Bu kişi 16 Şubat 1919’da, 39 yaşında, Paris’te Tuileries Garden’de kaldığı, Hotel Lotti’deki odasında (Dikkat) “İspanyol gribi” sonucu öldü.. Wikipedia’da bu konuda ayrıca şu bilgiler verilir: “Ölümünden 88 yıl sonra, 2007’de yaşayan tüm akrabalarının izni ile virolog John Oxford yönetimindeki bir ekibe, bilimsel bir araştırma için mezarından çıkarıldı.. Sykes öldüğünde, kurşun kaplı bir tabutta defnedildiği için, cesedinde bozulmadan kalan ve bilimsel incelemede kullanılabilecek İspanyol gribi virüsü bulunması ümit edilmekteydi. Alınan örnekler gelecekte ortaya çıkacak grip salgınlarında kullanılabilecekti. İspanyol gribi, H1N1 adı verilen ve mutasyona uğrayarak insanlara sirayet etmiş bir “kuş gribi” virüsüydü. Bilim adamlarının elinde, İspanyol gribi virüsünden sadece beş adet örnek daha vardı. Profesör Oxford ve ekibi iyi korunmuş bir naaş bulmayı ümit etmişti. Fakat Sykes’ın tabutu, üzerindeki toprağın ağırlığına dayanamayarak kırılmış ve ceset de çürümüştü. Sadece akciğer ve beyin dokusundan örnekler alındı. Ceset olduğu gibi bırakılarak, mezar kapatıldı.”
İnternette ayrıca şöyle bir bilgiye ulaştım: “20. yüzyılda 9-39 yıl arayla antijenik sapma sonucu ortaya çıkan yeni virüs alt tiplerine bağlı dört ya da beş grip pandemisi olmuştur. 1918-1919 yıllarındaki H1N1 pandemisinin 40 milyon kişinin ölümüne neden olduğu tahmin edilmektedir. Ardından 1957-1958 (H2N2), 1968-1969 (H3N2) ve 1977-1978 (H1N1) pandemileri olmuştur. Halen dünya üzerinde H3N1 ve H1N1 virüsleri birlikte dolaşmaktadır. H5N1 virüsü ise ilk 1983 yılında Amerika da görüldü. 2016 yılında H5N8 kuş gribi virüsü Rusya’nın güneyinde yer alan Tuva Cumhuriyeti’ndeki yabani kuşlarda görüldü. Kanatlı hayvanlar için oldukça bulaşıcı olan virüs, Polonya ve Macaristan’a ulaşarak batıya ve güneye yöneldiği ve şimdiye kadar bu kuş ile enfekte olan bir insana rastlanmadığı bildirilmiştir”. BSL-3 Ag ve BSL-4 sınıf Laboratuvarında virüslerin ve bakterilerin genetik yapıları değiştirilebiliyor. Yani adrese teslim mikrop üretilebiliyor. Bakın dünyada artık bir “Bio güvenlik”, “Biyolojik savaş” ve “Bio terör”den söz ediliyor.

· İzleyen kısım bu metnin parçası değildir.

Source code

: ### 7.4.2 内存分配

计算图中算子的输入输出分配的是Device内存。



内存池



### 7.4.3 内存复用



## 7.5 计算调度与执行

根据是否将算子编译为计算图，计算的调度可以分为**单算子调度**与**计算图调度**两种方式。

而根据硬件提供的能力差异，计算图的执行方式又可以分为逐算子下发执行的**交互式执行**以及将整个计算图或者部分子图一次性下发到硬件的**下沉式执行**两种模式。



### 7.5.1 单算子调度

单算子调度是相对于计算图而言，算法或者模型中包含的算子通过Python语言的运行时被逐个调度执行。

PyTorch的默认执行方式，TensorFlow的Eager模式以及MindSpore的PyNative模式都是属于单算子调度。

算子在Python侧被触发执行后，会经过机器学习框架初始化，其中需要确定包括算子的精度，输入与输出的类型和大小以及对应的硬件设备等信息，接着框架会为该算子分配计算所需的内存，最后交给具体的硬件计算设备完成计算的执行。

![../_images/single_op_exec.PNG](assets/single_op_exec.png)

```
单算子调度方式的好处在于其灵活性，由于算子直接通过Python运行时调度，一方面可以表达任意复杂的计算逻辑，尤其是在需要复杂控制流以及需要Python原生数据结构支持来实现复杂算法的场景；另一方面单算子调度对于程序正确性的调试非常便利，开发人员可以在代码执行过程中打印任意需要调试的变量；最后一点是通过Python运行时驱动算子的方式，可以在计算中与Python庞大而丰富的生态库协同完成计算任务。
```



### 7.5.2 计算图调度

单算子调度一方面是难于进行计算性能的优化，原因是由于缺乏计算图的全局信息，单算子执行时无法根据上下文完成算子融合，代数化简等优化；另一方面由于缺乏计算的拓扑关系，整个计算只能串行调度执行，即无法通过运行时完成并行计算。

Biyolojik silah kapasitesine sahip 4. Seviye Bio Lab’a sahip 16 ülke var. Bunlardaki 4. sınıf Laboratuvarların ülkelerdeki sayısı şöyle: ABD/15, İngiltere/6, Almanya/4, Avustralya/4, Hindistan/3, Afrika/2, Doğu Avrupa/2, İtalya/2, Japonya/2, İsviçre/2, Kanada/1, Çin/1, Fransa/1, Hollanda/1, Rusya/1, Singapur/1, İsveç/1. Afrika’daki bir laboratuvar Fransızlara, diğeri İngilizlere ait. Doğu Avrupa’daki 2 Laboratuvar ise Çek ve Belarus’da bulunuyor. Toplam 39 laboratuvarın 33’ü ABD ve Avrupa’da bulunuyor. Çin’de sadece 1 tane bulunuyor. O da 2015’de ilk olarak Vuhan’da kurulmuş. Kurulur kurulmaz da ABD’nin tehdidine muhatap olmuş.
Bu konu ile ilk ilgilenenlerin başında Hitler bulunuyor. Üstün ırk’ı üretmek için genetik arıtma programı uygulanmış. Bugün bu konudaki liderlik ABD’de. Laboratuvarların hemen hemen tamamı devlet kontrolünde. İmtiyazlı şirketler ise devletle derin ilişkiler içindeler.
Sykes’in cesedi 2007’de aslında bu tür çalışma için mezarından çıkarılmış.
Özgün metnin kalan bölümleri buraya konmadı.